Posted: Wednesday April 6, 2005 12:38PM; Updated: Wednesday April 6, 2005 4:16PM
Eight in the Box
1. Best sign I spotted after SIOC's Adam Duerson and I bogarted eighth-row seats at Sunday's women's semifinals in Indianapolis: GENO'S WATCHING DESPERATE HOUSEWIFES
The sign was etched in orange, leading me to believe a Lady Vols' fan was responsible for the misspelling.
2. The women's Final Four showed why women's college basketball, of which I am an unabashed fan, has so many detractors and people like me. On the plus side, you saw one team (Baylor) battle back from a 15-point first-half deficit against the No. 1 team in the nation (LSU) loaded with the game's top player (Seimone Augustus) and point guard (Temeka Johnson) -- at least according to the trophy tote board -- and another revive itself from a 16-point hole in the second half against college hoops' all-time winningest coach (Summitt.)
On the other hand? Michigan State's Kristin Haynie dribbled out of bounds with no one near her. She was bringing the ball upcourt, got too close to the sideline, and stepped out. On another play LSU's Johnson made a spin move on a fast break and by the time she was in position to shoot the ball was already behind the backboard.
That said, Haynie made a terrific steal (the play of the game, easily) in the final minute of the Spartans' 68-64 defeat of Tennessee, and Johnson played with as much heart as anyone in the tourney.
3. Lady Vol nemeses are gloating over UT's 2nd-half meltdown and the Lady Vols tying a women's Final Four record by blowing a 16-point lead. Lest they forget, the Vols played the entire season without their best player, 6-foot-3 freshman Candace Parker. The only two-time USA Today high school player of the year, Parker missed the season with a knee injury. By the way, the last team to squander a 16-point lead in the Final Four redeemed itself winning the next three national championships (UConn, 2001.)
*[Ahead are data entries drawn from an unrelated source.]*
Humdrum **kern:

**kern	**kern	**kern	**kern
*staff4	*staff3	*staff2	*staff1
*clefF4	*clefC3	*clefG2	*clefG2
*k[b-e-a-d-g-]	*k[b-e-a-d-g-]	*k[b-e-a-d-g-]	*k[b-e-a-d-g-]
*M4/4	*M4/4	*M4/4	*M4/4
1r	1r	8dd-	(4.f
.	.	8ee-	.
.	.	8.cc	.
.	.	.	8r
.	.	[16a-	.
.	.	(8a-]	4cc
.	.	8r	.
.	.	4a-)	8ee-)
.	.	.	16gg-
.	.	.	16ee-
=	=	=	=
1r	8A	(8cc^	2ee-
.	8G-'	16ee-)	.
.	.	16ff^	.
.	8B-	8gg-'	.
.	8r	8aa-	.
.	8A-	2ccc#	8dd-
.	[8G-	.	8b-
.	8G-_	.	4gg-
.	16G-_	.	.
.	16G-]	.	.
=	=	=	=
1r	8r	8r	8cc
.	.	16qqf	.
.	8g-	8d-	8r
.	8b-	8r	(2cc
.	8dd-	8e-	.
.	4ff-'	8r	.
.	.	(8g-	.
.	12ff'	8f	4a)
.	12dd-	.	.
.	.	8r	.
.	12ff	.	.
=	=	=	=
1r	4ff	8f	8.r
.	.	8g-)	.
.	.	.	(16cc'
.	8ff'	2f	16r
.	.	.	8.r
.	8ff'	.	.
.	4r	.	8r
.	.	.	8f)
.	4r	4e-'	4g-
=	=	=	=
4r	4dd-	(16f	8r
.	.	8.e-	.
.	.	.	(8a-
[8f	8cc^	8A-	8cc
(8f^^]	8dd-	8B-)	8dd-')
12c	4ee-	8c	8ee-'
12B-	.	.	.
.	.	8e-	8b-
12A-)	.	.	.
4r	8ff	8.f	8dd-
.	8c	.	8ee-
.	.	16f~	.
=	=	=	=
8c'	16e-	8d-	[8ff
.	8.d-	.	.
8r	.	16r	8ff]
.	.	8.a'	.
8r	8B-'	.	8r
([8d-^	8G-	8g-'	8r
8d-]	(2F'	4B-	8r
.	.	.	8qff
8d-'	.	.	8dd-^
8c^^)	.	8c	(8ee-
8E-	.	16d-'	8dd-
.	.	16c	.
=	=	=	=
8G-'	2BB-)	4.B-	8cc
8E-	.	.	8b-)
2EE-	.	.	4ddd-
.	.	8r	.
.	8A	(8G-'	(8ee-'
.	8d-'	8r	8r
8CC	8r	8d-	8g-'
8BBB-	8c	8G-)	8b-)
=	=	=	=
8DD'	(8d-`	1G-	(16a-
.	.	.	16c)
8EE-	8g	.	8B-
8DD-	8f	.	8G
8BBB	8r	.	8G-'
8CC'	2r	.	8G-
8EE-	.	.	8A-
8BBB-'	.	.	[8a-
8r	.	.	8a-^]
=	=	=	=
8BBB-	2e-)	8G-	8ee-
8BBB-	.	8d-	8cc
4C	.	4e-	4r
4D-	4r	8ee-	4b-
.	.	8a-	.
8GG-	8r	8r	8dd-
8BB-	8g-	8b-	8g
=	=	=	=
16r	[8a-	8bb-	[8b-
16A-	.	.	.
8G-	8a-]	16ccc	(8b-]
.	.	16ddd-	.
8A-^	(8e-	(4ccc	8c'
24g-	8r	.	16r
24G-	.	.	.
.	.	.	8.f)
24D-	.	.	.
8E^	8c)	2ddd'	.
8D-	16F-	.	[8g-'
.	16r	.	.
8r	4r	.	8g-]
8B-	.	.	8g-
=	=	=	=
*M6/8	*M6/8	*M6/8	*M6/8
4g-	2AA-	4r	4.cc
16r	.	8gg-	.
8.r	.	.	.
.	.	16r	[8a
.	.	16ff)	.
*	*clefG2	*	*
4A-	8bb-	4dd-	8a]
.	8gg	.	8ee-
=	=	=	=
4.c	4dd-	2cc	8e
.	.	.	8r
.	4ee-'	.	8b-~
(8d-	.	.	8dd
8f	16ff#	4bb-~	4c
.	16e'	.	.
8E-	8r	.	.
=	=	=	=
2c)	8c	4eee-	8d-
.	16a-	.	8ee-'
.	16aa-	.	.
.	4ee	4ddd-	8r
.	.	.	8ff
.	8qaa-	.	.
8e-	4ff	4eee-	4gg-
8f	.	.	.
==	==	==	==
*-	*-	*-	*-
4. Did anyone else hear the halftime radio interview during the Illinois-North Carolina national championship game in which Jim Gray sequestered himself in a luxury box with Tar Heel legends Dean Smith and Michael Jordan?
Gray, attempting to learn which championship Jordan held closest to his heart, referenced a conversation he (Gray) had once had with Terry Bradshaw in which "as Terry put it, you're only a virgin once."
After a moment of uncomfortable silence, Jordan responded, "Well, I'm not sure what Terry was talking about when he told you that," then answered the question.
What I would have given to see coach Smith's face during that exchange.
5. The line of the week from the Time-Warner magazine group, as far as I'm concerned, belongs to James Poniewozik of Time. In a review of worthy first-year network TV shows, he referred to Veronica Mars, starring Kristin Bell as a SoCal-based teen sleuth, as The OCSI. Nice. And I'm not just saying that because I write for The SIOC.
6. Which leads us to a solar system glossary of pop-culture references:
Mercury: Freddie, of Queen; or Mercury Morris of the Miami Dolphins Venus: Williams, of the tennis sisters. Earth: Third Rock from the Sun (if there's a hell, this show airs twice daily there.) Mars: Veronica; or experimental rockers The Mars Volta. Jupiter: Jones, lead character of The Three Investigators mystery series, the alternative to teen sleuthing for those of us who tired of the Hardy Boys. Saturn: a popular car. Uranus: Has yet to enter the pop-culture landscape separate from its planetary role, but its mere mention still evokes giggles from most fifth-grade boys. Neptune: as in The Neptunes, the super successful rap production duo of Chad Hugo and Pharrell Williams. Pluto: The Disney character who's basically a grumpier Goofy.
7. Tough loss for the Washington State baseball team last week. The Cougars led eastern Washington foe Gonzaga 12-1 after five innings, but the Zags tied the score with a six-run eighth and a three-run ninth. Then, in the top of the 10th inning with the score knotted at 12, the Zags loaded the bases.
That's when Cougar pitcher Steve Kost stepped off the mound and faked a pickoff to third base. It was a fake of a fake, actually, since the baseball was actually in the mitt of third baseman Zach McAngus, who tagged out the Gonzaga runner leading off the base.
The umpires saw it differently, though. They called a balk on Kost, allowing the go-ahead run to score. Gonzaga won, 14-12.
"They don't know what they're doing," a livid Cougar head coach Donnie Marbut said, referring to the umps. "They missed it. They flat-out missed it. We set the play up, and they just missed it. That was probably the most depressing loss in my baseball career."
8. Before coach Marbut gets to feeling too sorry for himself, he should check out this item from the recent Hobart-Syracuse lacrosse match. After Hobart, which has not beaten the Orange in 18 years, tied the score at 12 late in regulation, a fan -- in keeping with a Hobart tradition -- tossed a yellow and blue carp onto the field. The referee called a delay of game on Hobart, and gave possession to the 'Cuse, which promptly scored the game-winning goal.